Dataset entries
□ □ □

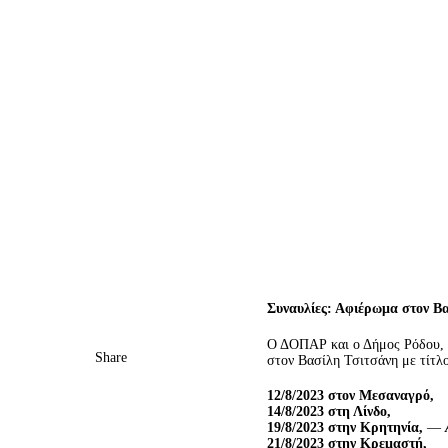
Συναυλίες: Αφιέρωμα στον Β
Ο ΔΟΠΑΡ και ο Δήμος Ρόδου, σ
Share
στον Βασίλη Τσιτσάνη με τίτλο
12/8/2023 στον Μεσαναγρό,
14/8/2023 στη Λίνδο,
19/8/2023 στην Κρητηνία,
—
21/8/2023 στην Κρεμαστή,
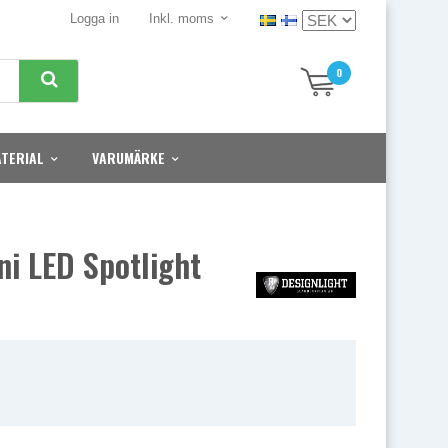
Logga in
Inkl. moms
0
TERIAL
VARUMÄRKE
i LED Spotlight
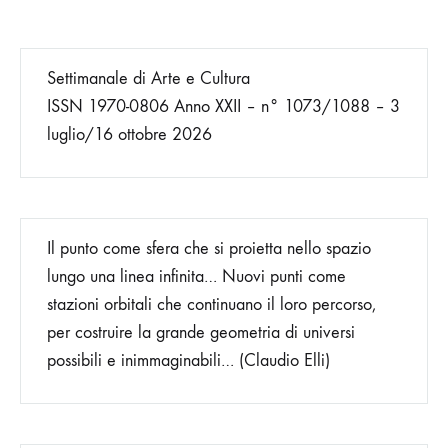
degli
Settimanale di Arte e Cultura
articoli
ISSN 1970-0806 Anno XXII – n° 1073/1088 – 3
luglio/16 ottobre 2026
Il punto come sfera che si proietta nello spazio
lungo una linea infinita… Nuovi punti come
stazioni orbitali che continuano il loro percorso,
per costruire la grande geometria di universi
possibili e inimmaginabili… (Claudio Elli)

□ □ □

§ **Task to carry out**: The records above need retyping in full. Omit the pictures, and change nothing else.

§ **Response to the task**:
Συναυλίες: Αφιέρωμα στον Β
Ο ΔΟΠΑΡ και ο Δήμος Ρόδου, σ
Share
στον Βασίλη Τσιτσάνη με τίτλο
12/8/2023 στον Μεσαναγρό,
14/8/2023 στη Λίνδο,
19/8/2023 στην Κρητηνία,
—
21/8/2023 στην Κρεμαστή,
Logga in
Inkl. moms
0
TERIAL
VARUMÄRKE
i LED Spotlight
degli
Settimanale di Arte e Cultura
articoli
ISSN 1970-0806 Anno XXII – n° 1073/1088 – 3
luglio/16 ottobre 2026
Il punto come sfera che si proietta nello spazio
lungo una linea infinita… Nuovi punti come
stazioni orbitali che continuano il loro percorso,
per costruire la grande geometria di universi
possibili e inimmaginabili… (Claudio Elli)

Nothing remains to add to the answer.